__Input records__
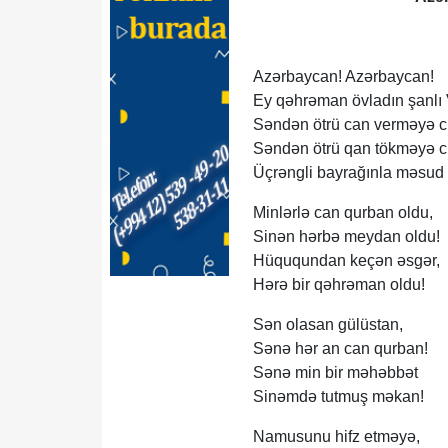
Azərbaycan! Azərbaycan!
Ey qəhrəman övladın şanlı 
Səndən ötrü can verməyə cü
Səndən ötrü qan tökməyə cü
Üçrəngli bayrağınla məsud
Minlərlə can qurban oldu,
Sinən hərbə meydan oldu!
Hüququndan keçən əsgər,
Hərə bir qəhrəman oldu!
Sən olasan gülüstan,
Sənə hər an can qurban!
Sənə min bir məhəbbət
Sinəmdə tutmuş məkan!
Namusunu hifz etməyə,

__Exercise__
How many lines in the rows contain the string "Səndən"? Case counts. Reply with the number only.

__Response to this exercise__
2